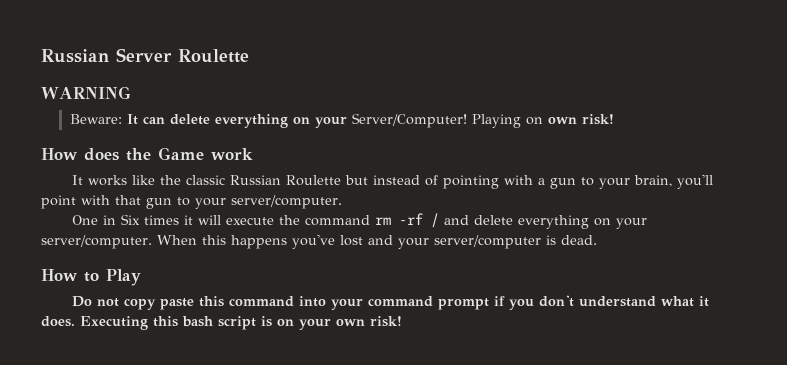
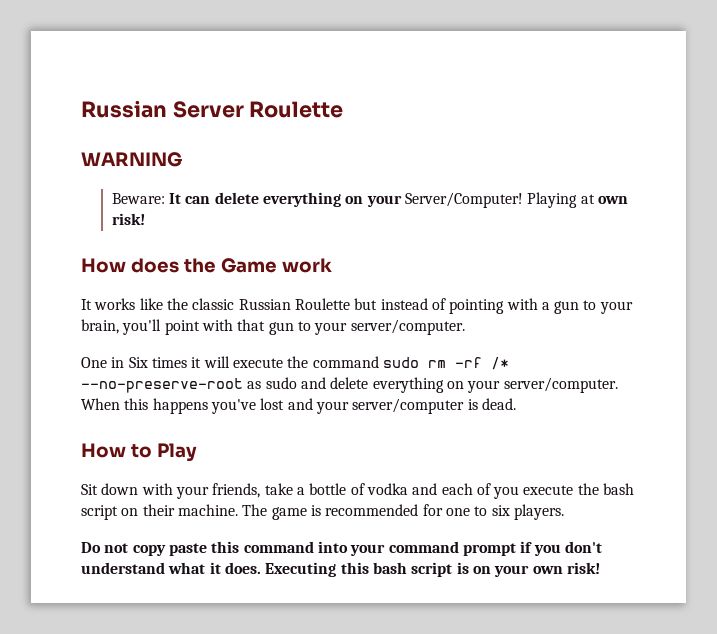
[525,117,543,125] on -> [580,194,595,204] at
(371, 220) none -> [382,357,419,368] sudo
[431,213,440,228] / -> [490,357,509,370] [81,377,297,393] /* --no-preserve-root as sudo
(141, 277) none -> [81,483,635,499] [81,504,564,520] // Sit down with your friends, take a bottle of vodka and each of you execute the bash script on their machine. The game is recommended for one to six players.

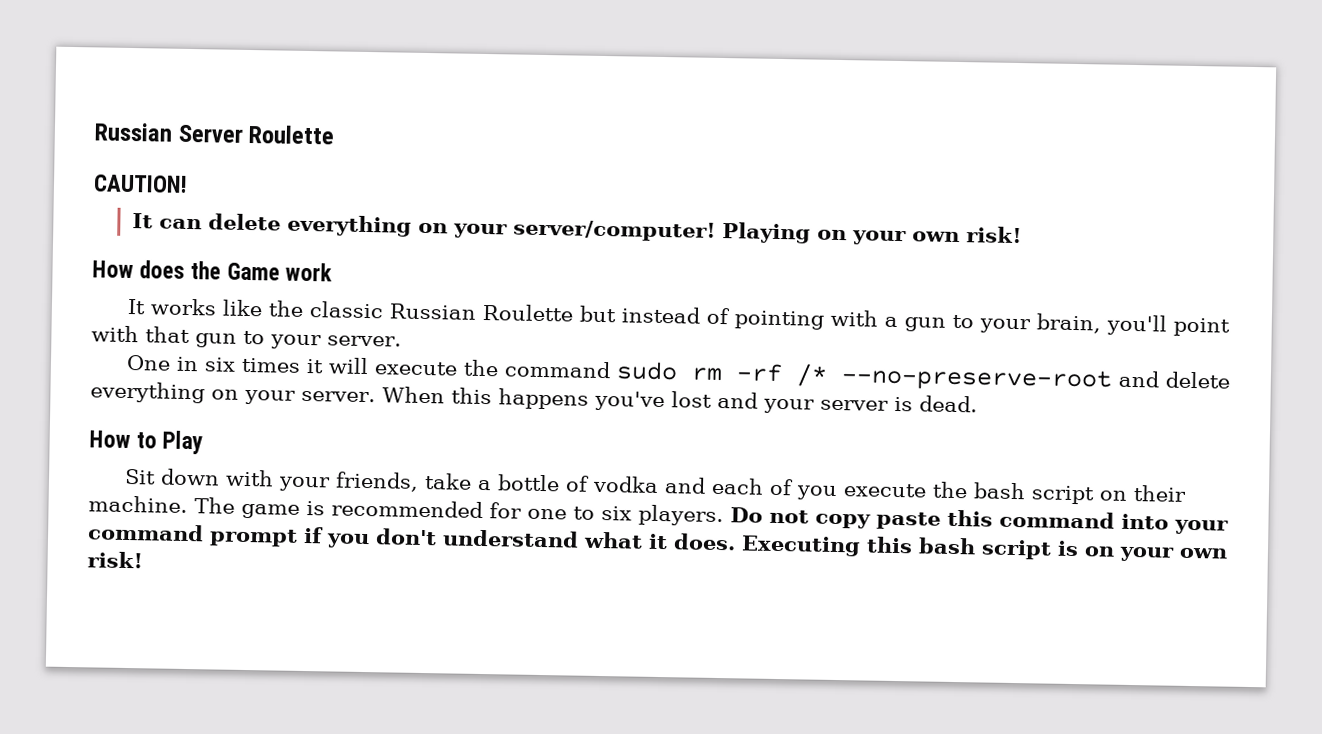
[81,152,182,167] [111,193,165,204] WARNING // Beware: -> [93,174,188,193] CAUTION! //
[404,192,595,208] Server/Computer! Playing at -> [512,219,907,246] server/computer! Playing on your
[350,319,465,335] server/computer. -> [327,335,402,347] server.
[128,357,148,368] Six -> [204,357,237,372] six
[247,377,297,389] as sudo -> (1114, 379) none
[503,377,618,393] server/computer. -> [301,390,376,403] server.
[352,398,465,414] server/computer -> [819,399,889,411] server
(564, 512) // -> (724, 515) none

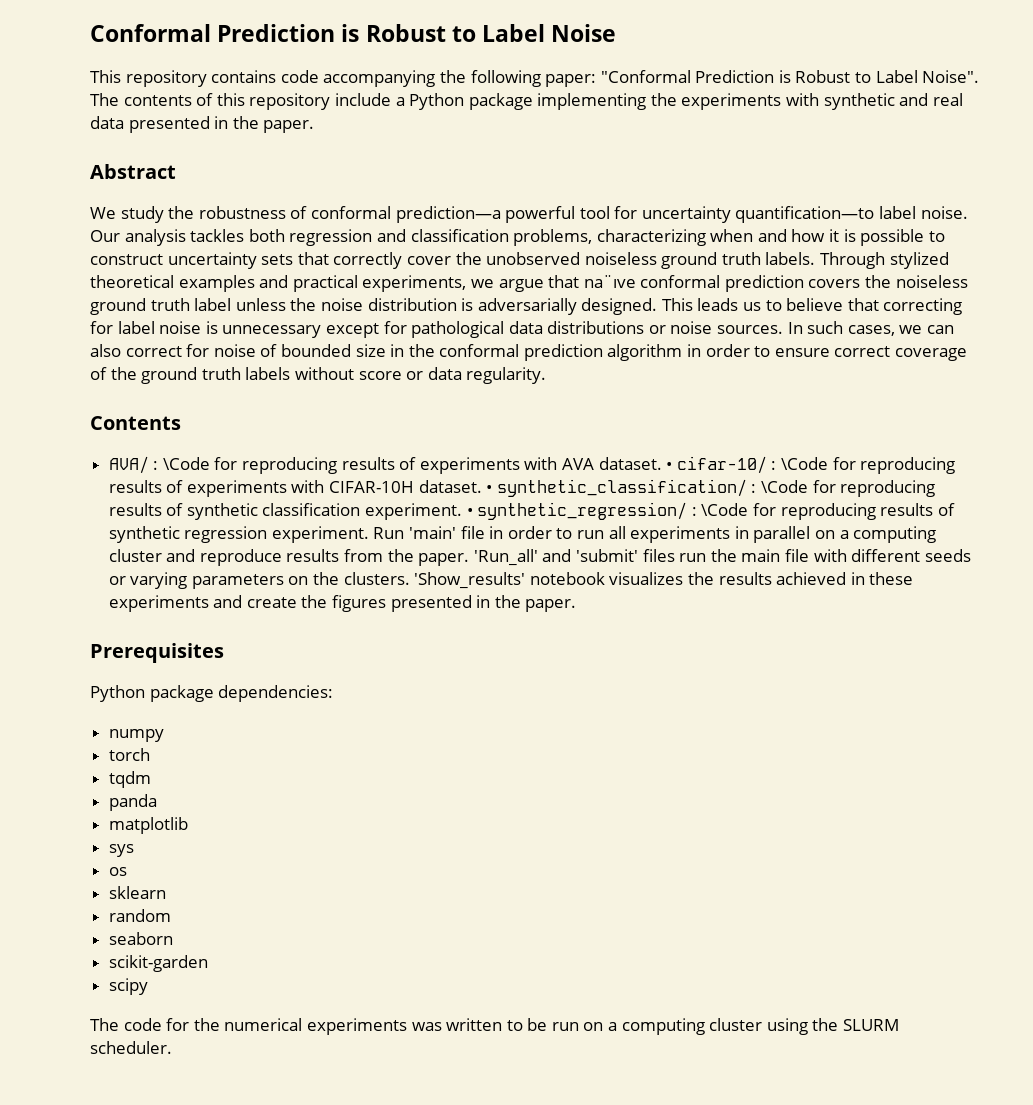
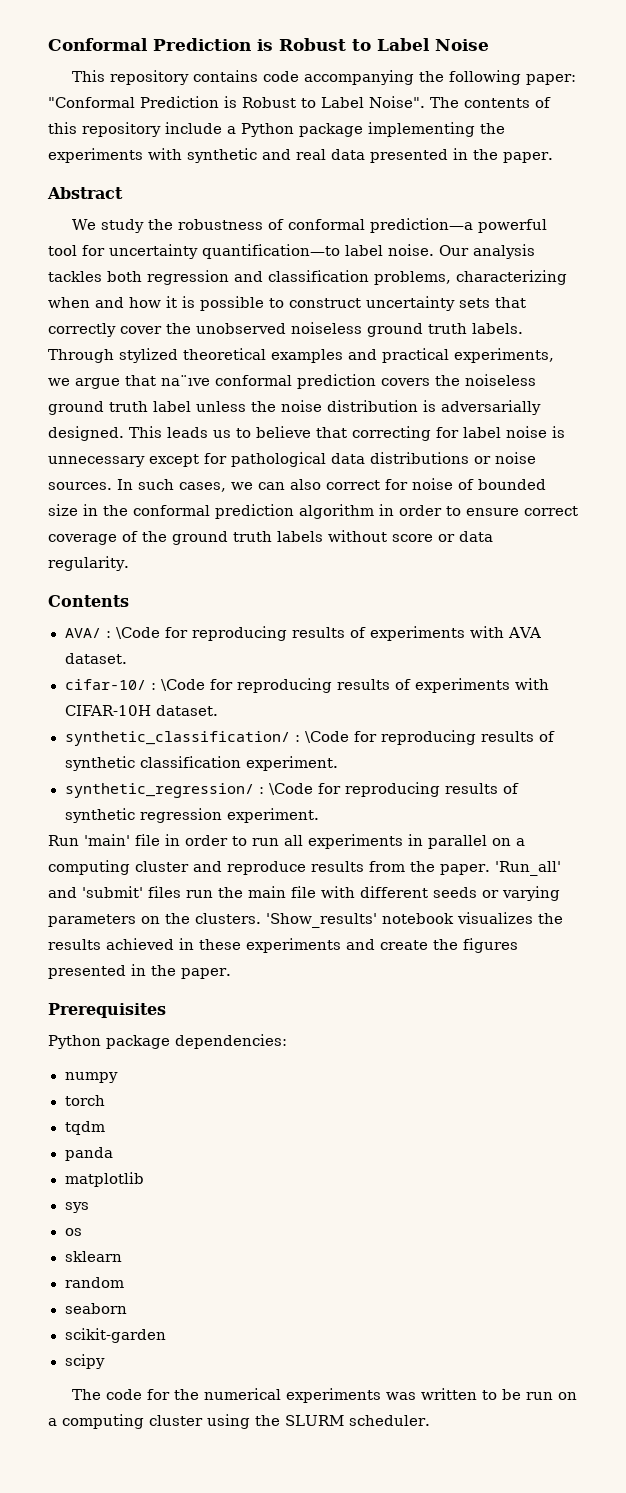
[666,462,673,470] • -> (127, 658) //
[486,485,493,493] • -> (219, 710) //
[466,508,473,516] • -> (338, 763) //
(369, 534) none -> (319, 815) //

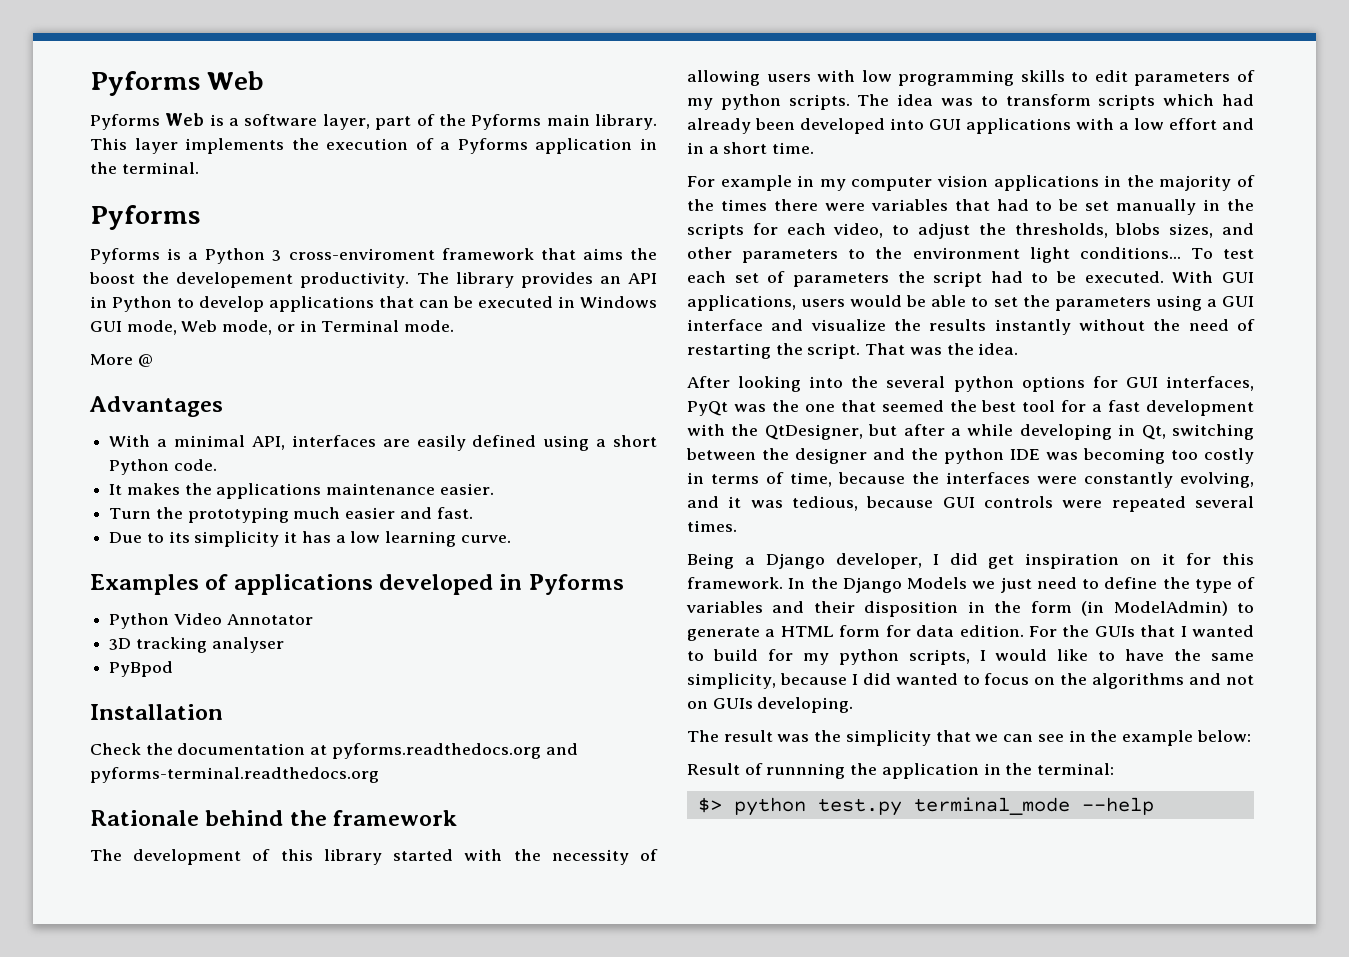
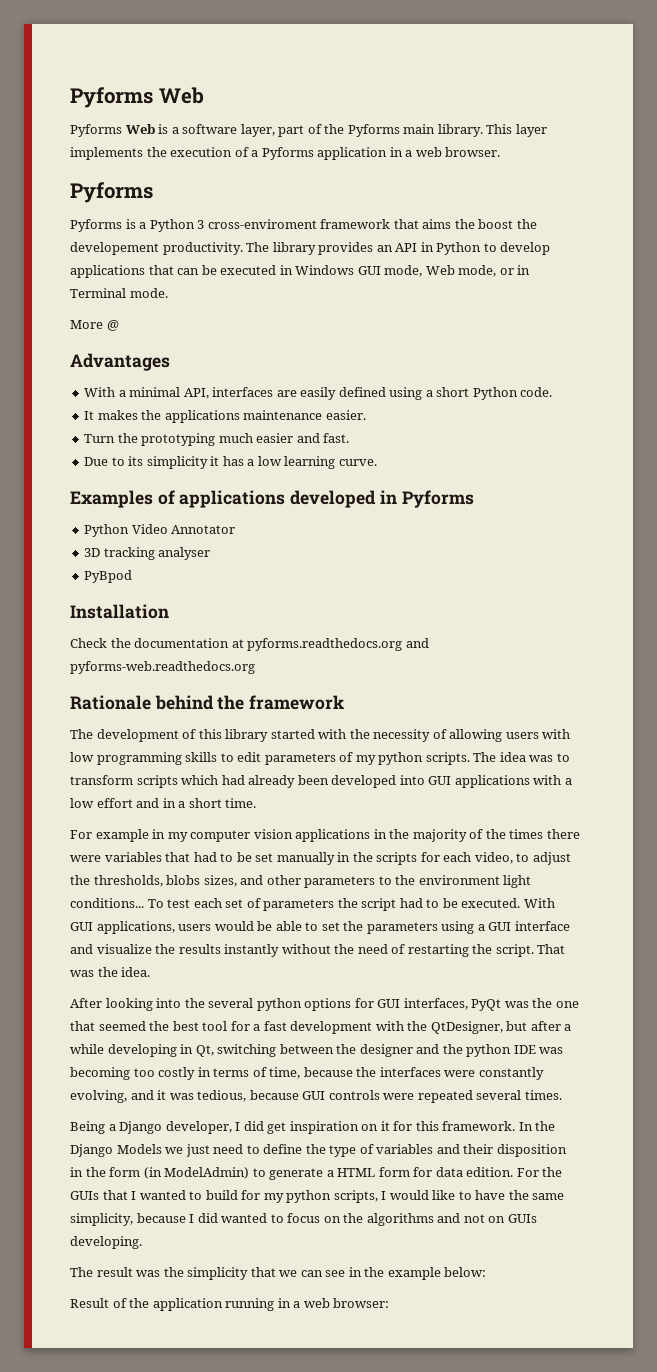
[90,162,199,174] the terminal. -> [405,147,501,157] a web browser.
[90,767,379,783] pyforms-terminal.readthedocs.org -> [70,661,255,674] pyforms-web.readthedocs.org
[766,763,846,779] runnning -> (127, 1303) none
[983,763,1115,775] [697,797,1154,816] in the terminal: // $> python test.py terminal_mode --help -> [225,1298,390,1311] running in a web browser:

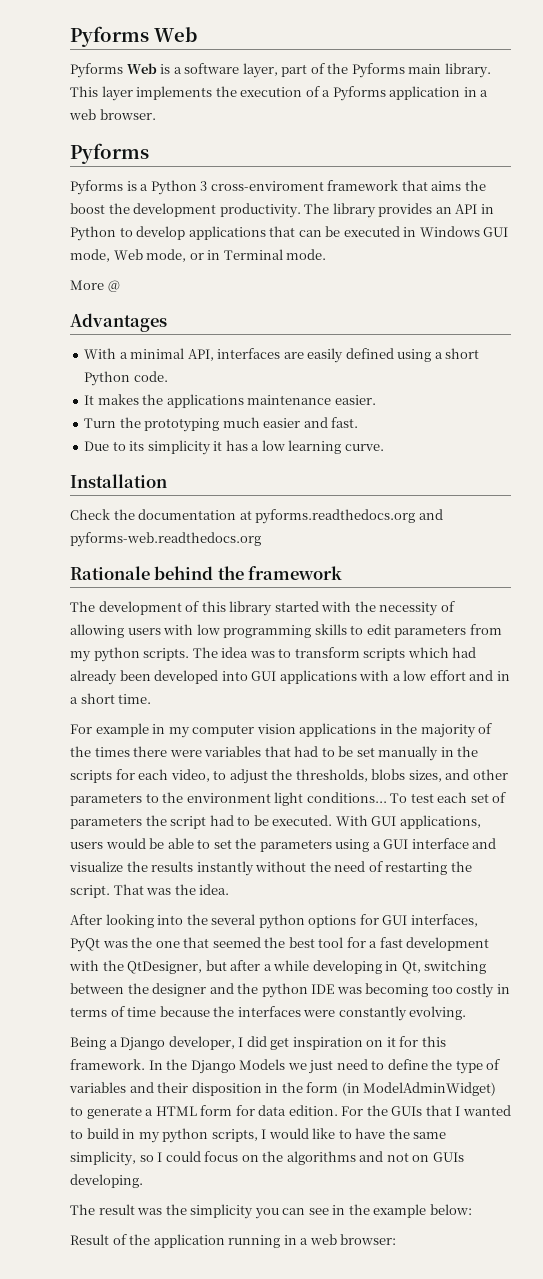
[70,242,159,255] developement -> [133,203,217,217] development
[70,490,474,508] [84,524,236,537] [84,547,211,560] [84,570,133,583] // Examples of applications developed in Pyforms // Python Video Annotator // 3D tracking analyser // PyBpod -> (384, 447) none
[339,752,354,762] of -> [469,624,502,635] from
[269,1067,301,1079] time, -> [127,1007,157,1017] time
[70,1090,562,1103] evolving, and it was tedious, because GUI controls were repeated several times. -> [409,1006,467,1020] evolving.
[164,1167,250,1179] ModelAdmin) -> [363,1082,497,1096] ModelAdminWidget)
[241,1190,261,1200] for -> [122,1129,136,1139] in
[136,1213,284,1223] because I did wanted to -> [139,1151,201,1162] so I could
[250,1267,298,1277] that we -> [254,1208,279,1219] you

§ Exercise requirements
For each line above that holds the string "because", provide a copy of that line.

§ Answer box
[70,1090,562,1103] evolving, and it was tedious, because GUI controls were repeated several times. -> [409,1006,467,1020] evolving.
[136,1213,284,1223] because I did wanted to -> [139,1151,201,1162] so I could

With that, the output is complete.